Discussion
Of the modern struthiolariids, Tylospira would seem to be the closest to Pelicaria in the characters of the animal, radula and operculum, as well as in the scaphelloid apex and the probable loss of the free-swimming larval stage. Both are also close—though rather less so—to Struthiolaria, and in the more fundamental characters of the animal have shown great conservatism to change. Pelicaria is of rather late (Upper Miocene) New Zealand origin, and its resemblances to the Australian Tylospira therefore involve the same difficulties as Marwick (1952) has pointed to, in discussing the Pelicaria-Singletonaria relationship. Tylospira must have been restricted in its range by the loss of the free-swimming veliger stage, and—rather than to postulate a post-Miocene crossing of the Tasman—it seems much more reasonable on geographical grounds to suppose that Tylospira took its origin from Struthiolaria in New Zealand at a much earlier date, possibly in the Oligocene. As has been already pointed out (Morton, 1950), it is not necessary to insist that the scaphelloid apex was developed only once in the Struthiolariidae. Its occurrence is a normal corollary of the incubation of the eggs in a brood pouch, with the consequent need of a larger volume of yolk; and it is very possible that parallel evolution of incubation has taken place in the two most advanced genera of the family—namely, Pelicaria and Tylospira. In the same manner, the evolution of the radula in these genera, with its elongated central cusps and loss of denticles on the marginals, might be

regarded as a minor “orthogenetic” trend, that was followed more than once among “advanced” genera of the Struthiolariidae. We may on the whole, then, in morphological features and in life history, regard Tylospira as most closely related to Pelicaria, while remembering that none of these facts would exclude the hypothesis of parallel evolution, if the geographical evidence should seem to require it.

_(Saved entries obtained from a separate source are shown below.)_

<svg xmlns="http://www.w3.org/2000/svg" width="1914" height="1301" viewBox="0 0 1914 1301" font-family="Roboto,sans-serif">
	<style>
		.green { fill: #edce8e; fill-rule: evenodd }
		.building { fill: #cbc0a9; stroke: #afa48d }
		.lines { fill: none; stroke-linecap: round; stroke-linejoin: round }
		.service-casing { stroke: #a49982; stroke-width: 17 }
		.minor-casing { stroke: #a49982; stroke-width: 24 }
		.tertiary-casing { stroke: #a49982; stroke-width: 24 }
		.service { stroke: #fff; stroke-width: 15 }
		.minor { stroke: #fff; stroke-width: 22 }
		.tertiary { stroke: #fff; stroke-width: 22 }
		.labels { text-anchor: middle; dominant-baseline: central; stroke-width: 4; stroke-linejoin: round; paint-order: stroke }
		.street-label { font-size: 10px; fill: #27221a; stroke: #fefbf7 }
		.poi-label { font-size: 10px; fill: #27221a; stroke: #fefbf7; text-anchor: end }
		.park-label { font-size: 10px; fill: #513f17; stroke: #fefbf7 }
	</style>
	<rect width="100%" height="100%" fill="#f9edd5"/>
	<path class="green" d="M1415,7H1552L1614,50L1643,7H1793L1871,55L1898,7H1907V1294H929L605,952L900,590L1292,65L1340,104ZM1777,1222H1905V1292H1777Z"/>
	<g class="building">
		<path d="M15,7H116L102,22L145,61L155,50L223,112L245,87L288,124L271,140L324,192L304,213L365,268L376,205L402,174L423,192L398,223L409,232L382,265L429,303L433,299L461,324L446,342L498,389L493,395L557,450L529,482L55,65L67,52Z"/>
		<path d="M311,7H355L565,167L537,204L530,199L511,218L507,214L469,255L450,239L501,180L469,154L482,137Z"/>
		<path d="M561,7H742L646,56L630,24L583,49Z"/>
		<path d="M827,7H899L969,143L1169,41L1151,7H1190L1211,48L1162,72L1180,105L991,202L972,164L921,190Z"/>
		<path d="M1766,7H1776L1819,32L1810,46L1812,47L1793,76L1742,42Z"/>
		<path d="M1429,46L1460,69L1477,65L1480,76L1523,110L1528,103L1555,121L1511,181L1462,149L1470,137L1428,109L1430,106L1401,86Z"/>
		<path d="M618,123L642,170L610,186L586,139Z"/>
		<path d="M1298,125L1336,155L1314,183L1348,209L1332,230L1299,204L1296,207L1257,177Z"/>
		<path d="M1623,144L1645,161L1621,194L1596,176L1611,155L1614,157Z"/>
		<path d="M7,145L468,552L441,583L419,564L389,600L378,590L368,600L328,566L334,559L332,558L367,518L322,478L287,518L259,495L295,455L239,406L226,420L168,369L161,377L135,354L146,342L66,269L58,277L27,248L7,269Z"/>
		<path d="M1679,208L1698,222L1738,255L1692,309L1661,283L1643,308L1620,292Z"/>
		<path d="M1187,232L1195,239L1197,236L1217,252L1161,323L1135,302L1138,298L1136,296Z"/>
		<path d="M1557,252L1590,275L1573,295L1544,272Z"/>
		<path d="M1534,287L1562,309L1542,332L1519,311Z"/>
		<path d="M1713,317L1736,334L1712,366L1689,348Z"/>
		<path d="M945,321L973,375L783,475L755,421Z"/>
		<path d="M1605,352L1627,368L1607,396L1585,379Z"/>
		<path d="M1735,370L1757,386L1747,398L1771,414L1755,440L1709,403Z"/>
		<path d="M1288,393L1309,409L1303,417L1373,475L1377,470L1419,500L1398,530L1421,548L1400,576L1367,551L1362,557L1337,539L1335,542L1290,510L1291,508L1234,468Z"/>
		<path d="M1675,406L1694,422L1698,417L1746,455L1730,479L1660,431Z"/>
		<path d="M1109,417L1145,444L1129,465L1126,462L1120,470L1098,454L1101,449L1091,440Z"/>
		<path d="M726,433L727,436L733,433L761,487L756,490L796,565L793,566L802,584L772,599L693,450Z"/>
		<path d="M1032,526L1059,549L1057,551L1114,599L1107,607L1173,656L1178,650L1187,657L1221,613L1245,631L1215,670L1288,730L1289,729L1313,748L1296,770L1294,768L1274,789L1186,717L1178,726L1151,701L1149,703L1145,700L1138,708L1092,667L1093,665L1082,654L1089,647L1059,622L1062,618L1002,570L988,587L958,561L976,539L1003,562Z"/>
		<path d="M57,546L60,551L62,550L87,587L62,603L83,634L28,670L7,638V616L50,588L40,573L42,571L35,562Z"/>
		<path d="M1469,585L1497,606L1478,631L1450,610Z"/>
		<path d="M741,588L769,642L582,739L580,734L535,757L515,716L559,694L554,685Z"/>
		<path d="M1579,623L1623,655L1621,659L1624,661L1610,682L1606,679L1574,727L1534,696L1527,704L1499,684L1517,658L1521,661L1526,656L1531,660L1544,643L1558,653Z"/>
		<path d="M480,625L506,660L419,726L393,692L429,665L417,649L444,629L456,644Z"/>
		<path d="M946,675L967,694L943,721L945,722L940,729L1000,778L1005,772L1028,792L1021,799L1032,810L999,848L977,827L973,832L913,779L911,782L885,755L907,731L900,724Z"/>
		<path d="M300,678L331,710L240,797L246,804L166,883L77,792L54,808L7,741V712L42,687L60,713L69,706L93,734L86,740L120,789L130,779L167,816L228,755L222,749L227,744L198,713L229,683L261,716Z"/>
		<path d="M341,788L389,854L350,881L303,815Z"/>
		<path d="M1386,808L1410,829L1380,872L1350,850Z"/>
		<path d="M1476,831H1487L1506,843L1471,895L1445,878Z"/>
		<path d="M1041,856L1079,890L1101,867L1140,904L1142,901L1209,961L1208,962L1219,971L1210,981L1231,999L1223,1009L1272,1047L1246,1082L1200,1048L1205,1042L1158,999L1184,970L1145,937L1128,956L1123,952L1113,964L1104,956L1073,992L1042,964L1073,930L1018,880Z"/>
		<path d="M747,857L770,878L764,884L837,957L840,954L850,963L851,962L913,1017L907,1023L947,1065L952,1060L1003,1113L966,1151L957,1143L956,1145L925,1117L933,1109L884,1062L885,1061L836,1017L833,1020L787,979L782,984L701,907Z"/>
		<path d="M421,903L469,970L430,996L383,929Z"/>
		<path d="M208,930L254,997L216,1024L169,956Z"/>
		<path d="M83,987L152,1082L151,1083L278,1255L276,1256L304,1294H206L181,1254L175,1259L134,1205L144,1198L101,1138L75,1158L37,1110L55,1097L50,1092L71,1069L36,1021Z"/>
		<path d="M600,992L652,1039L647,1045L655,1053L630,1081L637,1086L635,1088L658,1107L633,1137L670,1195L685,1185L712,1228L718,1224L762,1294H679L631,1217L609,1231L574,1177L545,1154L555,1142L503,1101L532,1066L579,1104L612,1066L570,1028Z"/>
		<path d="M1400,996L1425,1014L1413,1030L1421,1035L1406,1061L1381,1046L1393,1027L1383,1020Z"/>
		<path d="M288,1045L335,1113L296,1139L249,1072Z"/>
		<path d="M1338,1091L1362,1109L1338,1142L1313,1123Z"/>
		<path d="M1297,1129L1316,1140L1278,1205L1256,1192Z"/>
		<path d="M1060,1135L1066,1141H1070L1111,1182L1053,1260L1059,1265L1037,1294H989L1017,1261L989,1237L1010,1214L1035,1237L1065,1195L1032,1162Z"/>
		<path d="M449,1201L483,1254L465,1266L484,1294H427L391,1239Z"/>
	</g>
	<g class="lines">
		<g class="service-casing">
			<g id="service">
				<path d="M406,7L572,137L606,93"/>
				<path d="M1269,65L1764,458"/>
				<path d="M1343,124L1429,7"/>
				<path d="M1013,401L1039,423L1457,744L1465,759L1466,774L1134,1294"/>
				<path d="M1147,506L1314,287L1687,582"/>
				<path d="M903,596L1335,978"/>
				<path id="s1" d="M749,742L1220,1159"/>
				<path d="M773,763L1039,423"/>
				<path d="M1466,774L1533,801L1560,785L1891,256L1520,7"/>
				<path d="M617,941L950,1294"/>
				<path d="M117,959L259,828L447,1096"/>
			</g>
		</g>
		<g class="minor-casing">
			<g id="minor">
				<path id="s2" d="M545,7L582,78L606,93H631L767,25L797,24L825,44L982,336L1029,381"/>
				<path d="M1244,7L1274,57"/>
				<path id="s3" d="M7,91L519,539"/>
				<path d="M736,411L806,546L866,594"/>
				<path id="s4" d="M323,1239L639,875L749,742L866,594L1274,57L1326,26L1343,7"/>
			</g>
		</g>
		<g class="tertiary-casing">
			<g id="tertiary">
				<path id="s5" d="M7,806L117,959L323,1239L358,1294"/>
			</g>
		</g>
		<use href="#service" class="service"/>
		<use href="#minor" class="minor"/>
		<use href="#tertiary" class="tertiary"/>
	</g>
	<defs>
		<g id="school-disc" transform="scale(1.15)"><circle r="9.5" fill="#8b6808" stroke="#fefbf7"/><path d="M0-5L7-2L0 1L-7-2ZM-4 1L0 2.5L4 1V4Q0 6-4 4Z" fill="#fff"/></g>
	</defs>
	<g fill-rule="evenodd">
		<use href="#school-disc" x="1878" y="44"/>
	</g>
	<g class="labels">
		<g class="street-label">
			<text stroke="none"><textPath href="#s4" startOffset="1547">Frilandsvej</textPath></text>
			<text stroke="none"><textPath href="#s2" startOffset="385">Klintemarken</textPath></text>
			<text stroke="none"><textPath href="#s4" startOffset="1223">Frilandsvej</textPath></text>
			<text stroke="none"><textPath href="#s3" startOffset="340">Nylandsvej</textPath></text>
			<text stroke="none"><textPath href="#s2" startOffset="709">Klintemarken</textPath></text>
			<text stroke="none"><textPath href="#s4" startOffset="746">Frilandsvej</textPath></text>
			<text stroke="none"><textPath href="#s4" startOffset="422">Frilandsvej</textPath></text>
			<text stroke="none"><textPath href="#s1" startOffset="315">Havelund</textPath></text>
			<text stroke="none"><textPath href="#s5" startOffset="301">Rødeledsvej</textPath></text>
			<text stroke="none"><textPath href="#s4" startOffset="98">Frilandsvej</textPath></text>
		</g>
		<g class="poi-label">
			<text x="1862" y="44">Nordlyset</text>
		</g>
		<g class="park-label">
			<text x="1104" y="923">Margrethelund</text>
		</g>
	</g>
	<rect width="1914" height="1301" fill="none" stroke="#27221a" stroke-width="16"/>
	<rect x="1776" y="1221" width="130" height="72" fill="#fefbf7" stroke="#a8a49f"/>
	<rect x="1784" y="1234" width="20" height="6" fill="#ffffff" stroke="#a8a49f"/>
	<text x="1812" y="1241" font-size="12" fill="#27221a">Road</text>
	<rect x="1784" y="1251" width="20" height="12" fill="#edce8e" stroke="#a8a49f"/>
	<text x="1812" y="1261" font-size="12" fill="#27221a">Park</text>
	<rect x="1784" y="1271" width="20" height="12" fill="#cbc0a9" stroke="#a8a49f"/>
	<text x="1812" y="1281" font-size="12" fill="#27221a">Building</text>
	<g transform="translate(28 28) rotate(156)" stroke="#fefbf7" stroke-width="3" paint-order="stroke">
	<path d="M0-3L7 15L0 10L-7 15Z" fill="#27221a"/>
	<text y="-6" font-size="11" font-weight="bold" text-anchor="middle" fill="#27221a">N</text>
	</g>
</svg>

The Australian Singletonaria (Marwick, 1952) is probably another advanced genus having a scaphelloid apex, and showing restraint of the callus of the inner lip and simplification of the outer lip, in general similar to the condition of Pelicaria. In both cases also the brephic whorls are convex and spirally sculptured. Because of the geographical difficulties of a Pelicaria-Singletonaria connection, Marwick (1952) turned to consider the relationships of the two Australian struthiolariids, concluding that Tylospira, also possessing convex and spirally sculptured brephic whorls, might represent a stock of which Singletonaria is the neotenic descendant. Alternatively, the modern Tylospira could have been derived by the pressing back of the earlier convex, spirally sculptured stage into the initial part of the life history, while the overgrowth of the later whorls by a callus layer arose as a later gerontic feature.